Every WordPress request can potentially trigger a cron job, if one is due to run. When manually trying to trigger a job to run by executing wp-cron.php with a direct request, you may find not every request will execute your job despite being due to run.

In the course of debugging, you may find yourself trying to test your code frequently. If you’re trying to trigger wp-cron too frequently, its locking mechanism will step in, even when a job is due to run and other requests are done processing.

Inspecting the source code at wp-includes/cron.php, you’ll find the following lock code:

// don't run if another process is currently running it or more than once every 60 sec.
if ( $lock + WP_CRON_LOCK_TIMEOUT > $gmt_time )
	return;

As the comment indicates, cron jobs are prevented from running with a frequency exceeding once per minute by default.

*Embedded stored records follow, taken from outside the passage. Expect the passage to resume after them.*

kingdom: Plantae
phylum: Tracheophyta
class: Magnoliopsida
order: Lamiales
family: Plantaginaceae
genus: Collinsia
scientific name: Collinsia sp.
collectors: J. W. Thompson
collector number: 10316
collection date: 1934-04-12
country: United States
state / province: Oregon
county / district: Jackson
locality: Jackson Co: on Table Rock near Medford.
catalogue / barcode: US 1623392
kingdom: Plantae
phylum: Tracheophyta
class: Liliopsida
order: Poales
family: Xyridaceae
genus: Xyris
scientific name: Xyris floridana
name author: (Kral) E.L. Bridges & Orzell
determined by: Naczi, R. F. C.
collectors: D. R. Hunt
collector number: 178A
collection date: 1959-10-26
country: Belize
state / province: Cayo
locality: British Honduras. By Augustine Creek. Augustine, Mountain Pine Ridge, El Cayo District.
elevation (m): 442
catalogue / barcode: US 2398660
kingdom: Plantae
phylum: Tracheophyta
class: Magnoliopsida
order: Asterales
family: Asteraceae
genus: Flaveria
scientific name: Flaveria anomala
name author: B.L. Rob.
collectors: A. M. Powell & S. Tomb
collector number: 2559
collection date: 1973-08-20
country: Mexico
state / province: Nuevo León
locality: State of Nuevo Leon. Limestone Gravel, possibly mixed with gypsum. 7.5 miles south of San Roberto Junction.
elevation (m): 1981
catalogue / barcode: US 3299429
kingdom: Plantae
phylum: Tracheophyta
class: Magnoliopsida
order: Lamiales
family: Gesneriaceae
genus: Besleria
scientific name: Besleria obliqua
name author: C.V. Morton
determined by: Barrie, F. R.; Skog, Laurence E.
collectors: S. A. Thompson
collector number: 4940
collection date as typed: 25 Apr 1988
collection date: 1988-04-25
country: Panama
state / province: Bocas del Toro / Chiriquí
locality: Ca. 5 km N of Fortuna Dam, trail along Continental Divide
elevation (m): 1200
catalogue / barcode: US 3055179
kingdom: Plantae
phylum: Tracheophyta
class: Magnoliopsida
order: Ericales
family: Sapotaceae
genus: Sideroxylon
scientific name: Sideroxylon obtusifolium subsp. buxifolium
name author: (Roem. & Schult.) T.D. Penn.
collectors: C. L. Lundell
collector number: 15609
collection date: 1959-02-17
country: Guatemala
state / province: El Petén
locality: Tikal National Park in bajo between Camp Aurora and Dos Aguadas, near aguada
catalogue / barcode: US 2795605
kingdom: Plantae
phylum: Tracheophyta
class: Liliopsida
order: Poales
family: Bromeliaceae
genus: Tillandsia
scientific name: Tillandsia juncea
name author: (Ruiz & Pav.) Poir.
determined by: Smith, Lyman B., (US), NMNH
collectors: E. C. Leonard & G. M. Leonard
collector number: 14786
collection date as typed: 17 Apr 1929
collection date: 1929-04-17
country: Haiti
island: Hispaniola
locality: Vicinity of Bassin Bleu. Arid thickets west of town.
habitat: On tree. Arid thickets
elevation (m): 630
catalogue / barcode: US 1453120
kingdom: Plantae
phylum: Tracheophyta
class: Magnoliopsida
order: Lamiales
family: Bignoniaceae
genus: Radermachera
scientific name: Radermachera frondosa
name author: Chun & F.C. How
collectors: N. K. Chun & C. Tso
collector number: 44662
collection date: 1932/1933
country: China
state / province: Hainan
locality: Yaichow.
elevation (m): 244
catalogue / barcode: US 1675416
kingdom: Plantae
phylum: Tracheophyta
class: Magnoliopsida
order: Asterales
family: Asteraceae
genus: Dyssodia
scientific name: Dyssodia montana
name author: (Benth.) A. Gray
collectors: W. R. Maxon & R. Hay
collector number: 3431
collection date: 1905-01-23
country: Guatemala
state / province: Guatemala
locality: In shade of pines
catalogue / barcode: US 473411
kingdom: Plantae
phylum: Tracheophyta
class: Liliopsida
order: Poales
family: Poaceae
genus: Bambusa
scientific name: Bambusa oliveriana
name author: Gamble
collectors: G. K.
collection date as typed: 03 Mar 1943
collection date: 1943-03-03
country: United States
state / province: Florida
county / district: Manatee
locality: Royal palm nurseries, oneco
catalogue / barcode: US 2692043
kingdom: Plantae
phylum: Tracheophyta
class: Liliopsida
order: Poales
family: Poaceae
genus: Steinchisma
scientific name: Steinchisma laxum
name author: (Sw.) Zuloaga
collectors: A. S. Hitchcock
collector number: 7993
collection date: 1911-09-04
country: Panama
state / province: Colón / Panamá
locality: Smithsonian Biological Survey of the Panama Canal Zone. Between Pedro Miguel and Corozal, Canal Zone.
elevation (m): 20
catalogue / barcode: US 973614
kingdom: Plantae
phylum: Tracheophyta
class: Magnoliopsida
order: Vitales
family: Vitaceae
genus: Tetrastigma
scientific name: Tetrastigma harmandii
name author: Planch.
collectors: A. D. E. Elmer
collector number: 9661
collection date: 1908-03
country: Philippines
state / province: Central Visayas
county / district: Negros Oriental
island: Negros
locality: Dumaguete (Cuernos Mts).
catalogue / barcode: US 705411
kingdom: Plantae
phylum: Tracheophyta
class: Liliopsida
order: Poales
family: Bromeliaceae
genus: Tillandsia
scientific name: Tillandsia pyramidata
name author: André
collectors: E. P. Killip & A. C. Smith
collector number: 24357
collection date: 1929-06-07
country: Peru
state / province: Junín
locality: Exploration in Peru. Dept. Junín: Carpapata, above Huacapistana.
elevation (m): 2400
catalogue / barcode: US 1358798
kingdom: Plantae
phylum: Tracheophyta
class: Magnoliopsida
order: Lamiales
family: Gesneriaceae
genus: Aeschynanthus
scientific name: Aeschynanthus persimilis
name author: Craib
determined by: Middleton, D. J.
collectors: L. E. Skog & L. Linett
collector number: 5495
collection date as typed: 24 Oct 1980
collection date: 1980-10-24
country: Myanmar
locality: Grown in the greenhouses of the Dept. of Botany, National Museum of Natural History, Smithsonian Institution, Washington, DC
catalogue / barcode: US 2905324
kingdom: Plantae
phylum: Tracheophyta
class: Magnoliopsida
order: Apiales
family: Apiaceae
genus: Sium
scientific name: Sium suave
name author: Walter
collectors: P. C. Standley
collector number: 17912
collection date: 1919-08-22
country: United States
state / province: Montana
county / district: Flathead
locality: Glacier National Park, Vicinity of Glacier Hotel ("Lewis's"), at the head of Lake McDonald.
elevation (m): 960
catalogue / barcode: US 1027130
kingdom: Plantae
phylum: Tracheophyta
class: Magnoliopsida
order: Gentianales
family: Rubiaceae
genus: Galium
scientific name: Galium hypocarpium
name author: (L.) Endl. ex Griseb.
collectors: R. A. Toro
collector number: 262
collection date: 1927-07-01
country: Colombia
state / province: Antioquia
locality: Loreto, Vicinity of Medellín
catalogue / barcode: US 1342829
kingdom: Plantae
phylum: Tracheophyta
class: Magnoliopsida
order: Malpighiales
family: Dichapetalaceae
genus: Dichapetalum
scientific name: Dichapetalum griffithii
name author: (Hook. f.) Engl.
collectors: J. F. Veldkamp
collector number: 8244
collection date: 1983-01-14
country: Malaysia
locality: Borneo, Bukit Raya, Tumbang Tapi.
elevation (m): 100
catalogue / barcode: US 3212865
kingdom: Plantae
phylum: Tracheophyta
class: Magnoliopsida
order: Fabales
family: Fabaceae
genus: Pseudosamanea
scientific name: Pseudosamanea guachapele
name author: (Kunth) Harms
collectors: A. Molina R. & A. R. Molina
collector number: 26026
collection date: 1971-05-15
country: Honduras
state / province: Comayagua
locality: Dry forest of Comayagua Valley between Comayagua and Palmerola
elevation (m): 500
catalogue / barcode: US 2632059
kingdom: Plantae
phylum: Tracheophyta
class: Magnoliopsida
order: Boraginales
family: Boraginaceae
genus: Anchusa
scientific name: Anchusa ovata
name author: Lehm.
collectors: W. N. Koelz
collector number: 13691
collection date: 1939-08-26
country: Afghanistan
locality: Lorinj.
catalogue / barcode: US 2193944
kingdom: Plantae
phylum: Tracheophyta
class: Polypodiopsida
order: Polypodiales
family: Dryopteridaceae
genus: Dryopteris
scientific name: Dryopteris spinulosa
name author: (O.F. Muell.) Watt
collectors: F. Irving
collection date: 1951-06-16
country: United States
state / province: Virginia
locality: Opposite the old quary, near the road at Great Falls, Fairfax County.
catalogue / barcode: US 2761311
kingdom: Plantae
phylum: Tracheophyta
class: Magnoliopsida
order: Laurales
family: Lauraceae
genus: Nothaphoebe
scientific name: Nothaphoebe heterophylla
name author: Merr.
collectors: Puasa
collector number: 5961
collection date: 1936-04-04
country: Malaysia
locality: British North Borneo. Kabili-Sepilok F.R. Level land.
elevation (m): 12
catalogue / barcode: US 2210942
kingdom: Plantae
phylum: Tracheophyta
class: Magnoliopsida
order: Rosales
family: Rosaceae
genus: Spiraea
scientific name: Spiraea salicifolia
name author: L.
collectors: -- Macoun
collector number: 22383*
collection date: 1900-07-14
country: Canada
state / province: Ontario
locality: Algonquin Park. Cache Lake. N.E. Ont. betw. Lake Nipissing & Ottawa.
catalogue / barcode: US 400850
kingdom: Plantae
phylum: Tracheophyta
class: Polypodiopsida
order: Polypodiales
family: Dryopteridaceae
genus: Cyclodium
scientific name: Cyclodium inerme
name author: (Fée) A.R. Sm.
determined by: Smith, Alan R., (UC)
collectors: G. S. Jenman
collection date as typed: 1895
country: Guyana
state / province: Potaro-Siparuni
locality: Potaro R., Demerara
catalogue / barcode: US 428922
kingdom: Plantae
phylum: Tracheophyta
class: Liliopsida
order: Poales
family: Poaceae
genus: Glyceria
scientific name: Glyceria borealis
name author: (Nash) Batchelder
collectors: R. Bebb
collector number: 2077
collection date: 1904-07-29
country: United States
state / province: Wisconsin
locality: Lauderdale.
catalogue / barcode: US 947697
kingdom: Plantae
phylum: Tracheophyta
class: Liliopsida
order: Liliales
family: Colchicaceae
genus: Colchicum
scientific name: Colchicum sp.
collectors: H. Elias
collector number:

That is due to the constant WP_CRON_LOCK_TIMEOUT, and reinforced by looking at its definition in wp-includes/default-constants.php:

if ( !defined( 'WP_CRON_LOCK_TIMEOUT' ) )
	define('WP_CRON_LOCK_TIMEOUT', 60);  // In seconds

If you want to define a custom wp-cron frequency with sub-minute resolution, you’ll probably want to disable WordPress’s internal cron triggering mechanism and use your true system cron, setting the DISABLE_WP_CRON constant to false in your wp-config.php file.

However, multiple unrelated tasks could be due at slightly different times that would not be allowed to trigger within a minute of one another by separate pageviews (something you probably don’t care about), or more likely, you want to be able to debug your cron task frequently while in development.

In this case, you can reduce your WP_CRON_LOCK_TIMEOUT constant value to allow your jobs to run multiple times in a short span of time without waiting for the extended lock to release.

Using these and other methods, I was able to debug a development-specific bug where my site’s home_url was on a domain mapped in my workstation’s hosts file, but not on the machine the development copy of WordPress itself was installed. When it tried to spawn a separate request to itself to automatically run its cron jobs, the request timed out because its home_url was not found!

When debugging in WordPress in general, don’t forget to utilize WP_DEBUG as well!